Una década ha bastado para ver muchos cambios. Hace mucho que ya no recorremos los pasillos como guardianes silenciosos del conocimiento impreso, pero aún nuestras manos recuerdan el peso de los libros, el aroma papel y el murmullo de los estudiantes absortos en sus lecturas. Cuando cada consulta era un pequeño desafío, una oportunidad de guiar a otro curioso hacia la luz del saber.

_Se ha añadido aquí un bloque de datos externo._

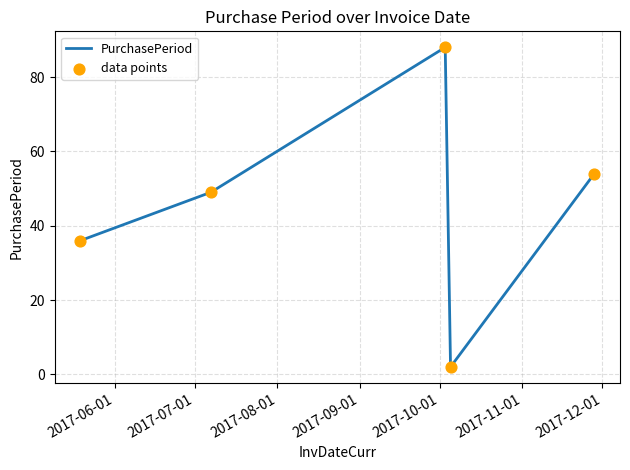

What is the average value?

46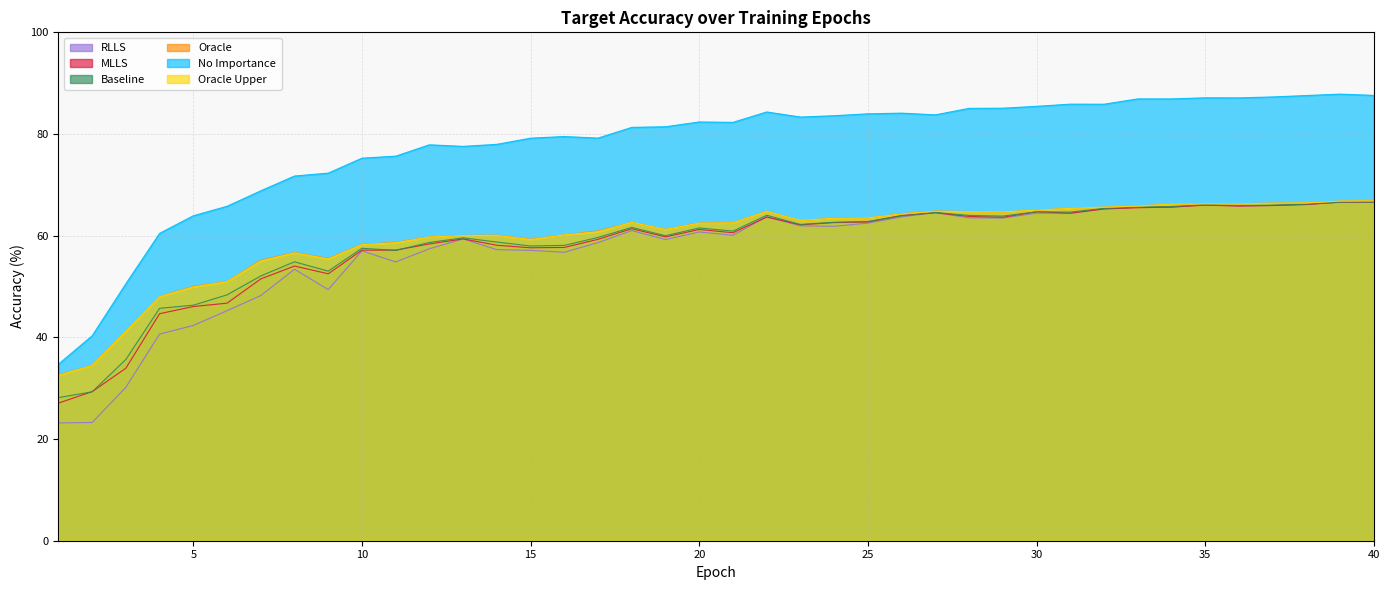

True or false: target_acc_MLLS and target_acc_RLLS cross at least once.

True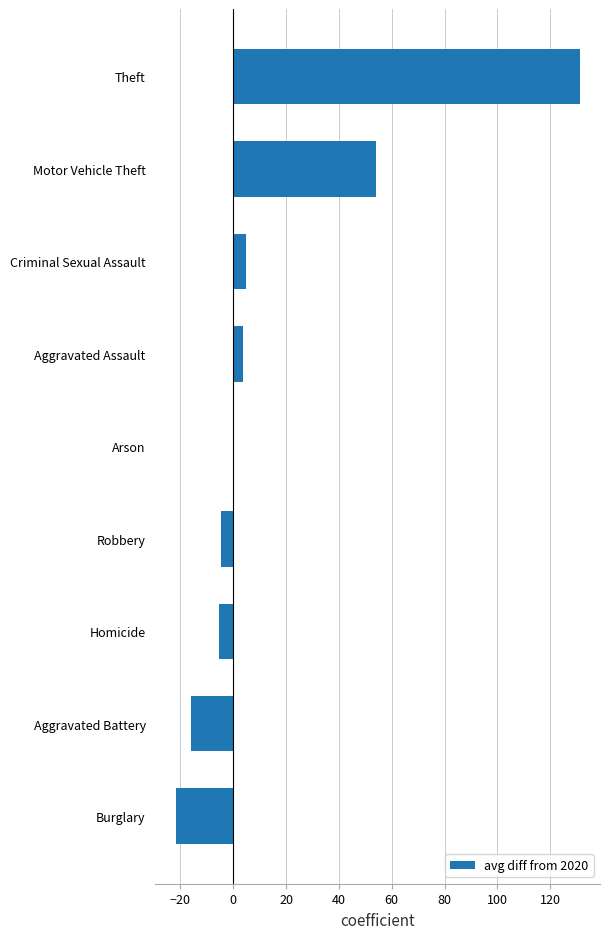

What is the greatest value displayed?

131.2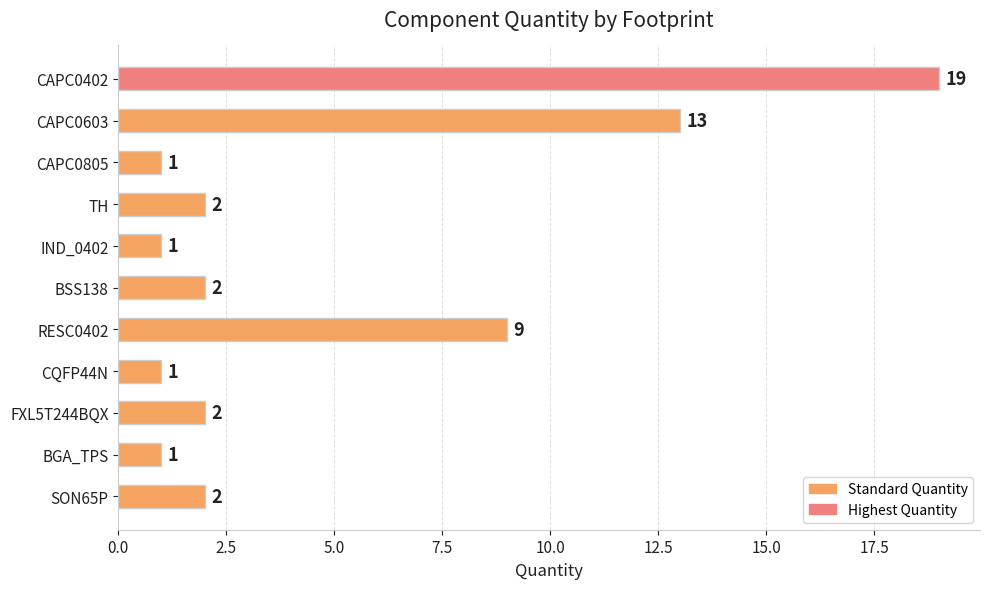

Which label corresponds to the largest value in the chart?

CAPC0402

Pero han pasado 10 años y cuando creíamos que ya no íbamos a ver nada nuevo que nos sorprendiera, como una marea creciente, la tecnología sigue su inexorable avance. Ya no solo las estanterías han perdido completamente su protagonismo, también los sistemas digitales. Hoy, los visitantes físicos son menos frecuentes, pero también los virtuales. Los rostros y nombres familiares nos han reemplazado por consultas a la ignorancia artificial, cada día menos ignorante porque se alimenta de nosotros, pero siempre sin rostro. Aún así seguimos guiando a los estudiantes por los pasillos y respondiendo correos, diseñando estrategias de búsqueda avanzada y enseñando a navegar entre océanos de información digital. Más que nunca, la biblioteca es ahora un centro de apoyo académico para docentes, investigadores y estudiantes, en nuestro caso de postgrado, donde el conocimiento se transmite a través de pantallas y algoritmos… cada vez con más acierto.

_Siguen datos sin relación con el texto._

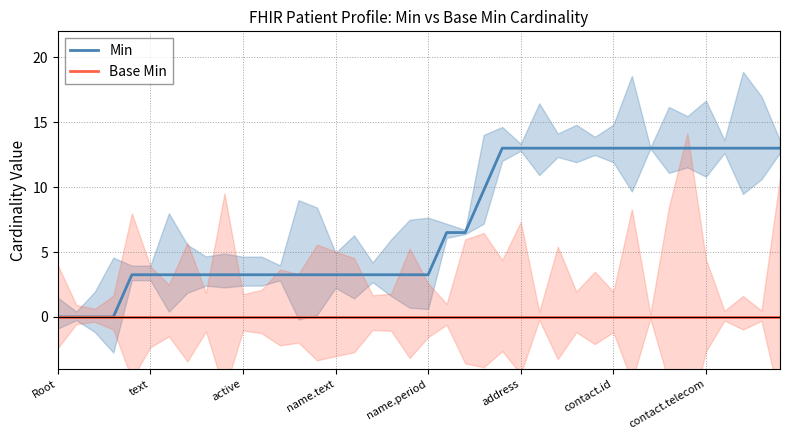

True or false: Base Min and Min cross at least once.

False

Pero si algo he aprendido en todos estos años es que la biblioteca no es solo un espacio, sino una idea: un encuentro con el conocimiento, donde lo impreso y lo digital pueden convivir; lo propio y lo aprehendido. Tal vez, en este futuro que se avecina, hallaremos la manera de preservar que la búsqueda del saber, del saber crítico, siga siendo una experiencia enriquecedora para quienes la emprendan, sin importar la forma en la que lleguen.